Washington commission to reconsider 2022 spring bear hunt
The Washington Fish and Wildlife Commission will reconsider a controversial spring bear hunt that the commission had recently postponed.
In November, the commission did not update permits for a 2022 spring bear hunt after a 4-4 split decision. A majority of commissioners needed to authorize the 2022 special hunt permits, which meant the upcoming spring season would not happen.
Since the November vote, hunting groups petitioned the commission to open the 2022 spring bear hunt.
The commission is expected to reconsider the 2022 spring bear hunt at its March meetings.
At a special meeting Friday, Commissioner Don McIsaac said he believed the hunt could go on because black bears are imperiled not in Washington state.
“I note something like 48 consecutive years of a season without overharvesting,” McIsaac said.
State biologists have said the limited spring bear hunt protects against damage to timber and other property that are attractive to bears.
However, conservation groups raised concerns over the spring hunt. At least a dozen groups said the hunt kills groggy bears just as they’ve emerged from hibernation with cubs in tow.
At the November vote, four commissioners asked for more information about the hunts before issuing permits.
Commissioner Barbara Baker said suspending the hunt would allow biologists more time to study how the hunts affect Washington’s black bear population.
“Over a year ago, this commission promised to engage in a thoughtful and thorough evaluation of the entire issue of a spring bear hunt. That did not occur,” Baker said.
Moreover, Baker said, the commission shouldn’t go back on its earlier decision, especially after Fred Koontz resigned his position on the commission, less than a year into a six-year term.
Koontz, who opposed the spring bear hunts, submitted his resignation following heated criticism after the November vote, Baker said.
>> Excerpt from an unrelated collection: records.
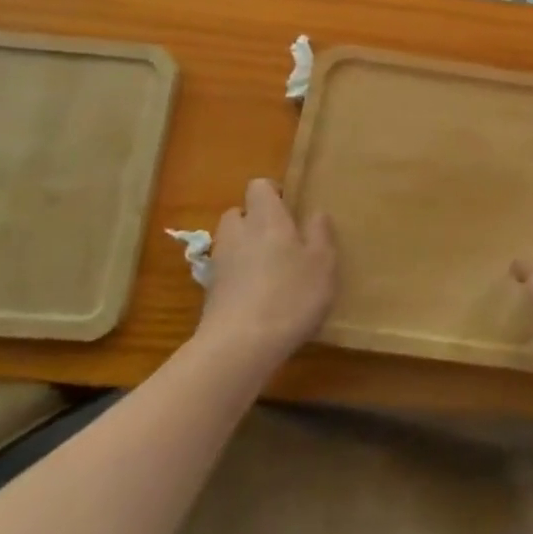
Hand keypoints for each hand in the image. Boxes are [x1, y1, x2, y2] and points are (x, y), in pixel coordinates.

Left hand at [196, 178, 336, 364]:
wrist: (239, 347)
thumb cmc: (290, 295)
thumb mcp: (323, 263)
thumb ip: (320, 233)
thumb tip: (315, 213)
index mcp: (266, 217)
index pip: (259, 186)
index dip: (273, 192)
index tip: (290, 209)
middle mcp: (238, 232)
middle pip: (239, 213)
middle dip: (255, 221)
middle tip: (280, 239)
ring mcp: (219, 263)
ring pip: (229, 242)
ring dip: (244, 248)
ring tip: (269, 270)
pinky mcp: (209, 293)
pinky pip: (225, 272)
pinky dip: (237, 277)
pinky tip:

In addition, Commission Chair Larry Carpenter said, the commission decided to reconsider the 2022 spring bear season days or weeks before filling the vacant position.
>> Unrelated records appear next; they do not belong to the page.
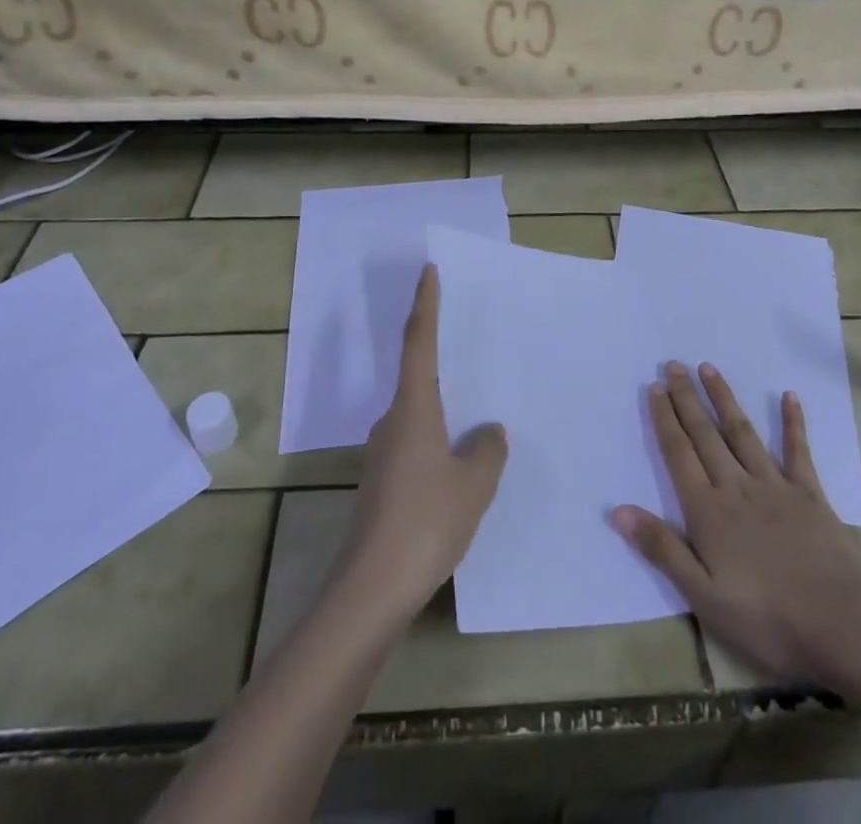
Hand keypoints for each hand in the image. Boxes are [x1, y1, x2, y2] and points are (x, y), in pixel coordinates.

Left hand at [337, 265, 507, 620]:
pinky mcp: (384, 482)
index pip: (420, 342)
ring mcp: (384, 453)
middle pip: (419, 377)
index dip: (425, 304)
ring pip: (421, 416)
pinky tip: (462, 465)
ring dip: (446, 410)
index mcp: (413, 408)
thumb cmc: (425, 521)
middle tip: (476, 350)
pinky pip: (418, 444)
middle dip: (444, 361)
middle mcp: (393, 421)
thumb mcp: (473, 484)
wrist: (371, 589)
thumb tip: (488, 432)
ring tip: (480, 416)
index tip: (428, 271)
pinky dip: (440, 441)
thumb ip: (487, 451)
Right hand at [611, 361, 860, 680]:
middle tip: (673, 364)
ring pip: (742, 433)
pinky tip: (788, 396)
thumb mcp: (704, 596)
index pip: (679, 454)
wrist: (845, 624)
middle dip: (687, 398)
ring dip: (723, 399)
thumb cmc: (768, 618)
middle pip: (706, 435)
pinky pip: (797, 451)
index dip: (664, 419)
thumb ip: (662, 548)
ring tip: (708, 368)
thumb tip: (617, 510)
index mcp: (708, 511)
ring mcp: (776, 486)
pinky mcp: (810, 495)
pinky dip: (793, 423)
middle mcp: (737, 487)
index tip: (654, 386)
“This vote and outcome is ill-timed,” said Carpenter, a life-long hunter. “I believe it will give the commission a significant image problem and a large black eye.”
However, other commissioners said the spring bear hunt debate could continue along with the 2022 season.
This decision wasn’t going back on a vote, said Commissioner Kim Thorburn, because the spring hunt pause happened essentially after a technicality – a split vote.
“From my perspective, this is an opportunity to correct a mistake,” Thorburn said.
Conservation groups called the petitions to reinstate the spring hunt undemocratic. The right to appeal decisions is important, said Sophia Ressler, staff attorney for the Center for Biological Diversity, which opposed the spring bear hunt.
However, she said, hunting groups shouldn’t be able to change the commission’s vote because it didn’t go as hunting groups hoped.
“This feels to me like a child not getting the response they want from one parent, so they go to ask permission from the other one,” Ressler said during public comments at a Jan. 14 commission meeting.
However, Bryce Levin, a volunteer with Backcountry Hunters and Anglers, said the commission found a roundabout way to stop the spring season.
“Did select commissioners see this as a way to eliminate the spring bear season in a coordinated effort with anti-hunting groups?” Levin said in public comments.
Department of Fish and Wildlife Director Kelly Susewind said he supported the spring bear season.
“I think we can support hunting. I think we can support the broader public. I’m not so naive as to think there won’t be conflict when those two overlap. But, a respectful dialogue around that conflict will benefit us all,” Susewind said.
Eight states allow for spring bear hunt, including Oregon and Idaho. Idaho also allows approved baiting.
If the commission approves a spring bear hunt, the season likely wouldn’t begin until early May, Susewind said, instead of on April 15 as initially proposed.
“I think that provides a meaningful season,” Susewind said.
Later in the year, the commission plans to discuss the future of a spring bear hunt beyond this year.
CORRECTION: An earlier version of this article misstated black bear status in Washington and misspelled Don McIsaac's last name.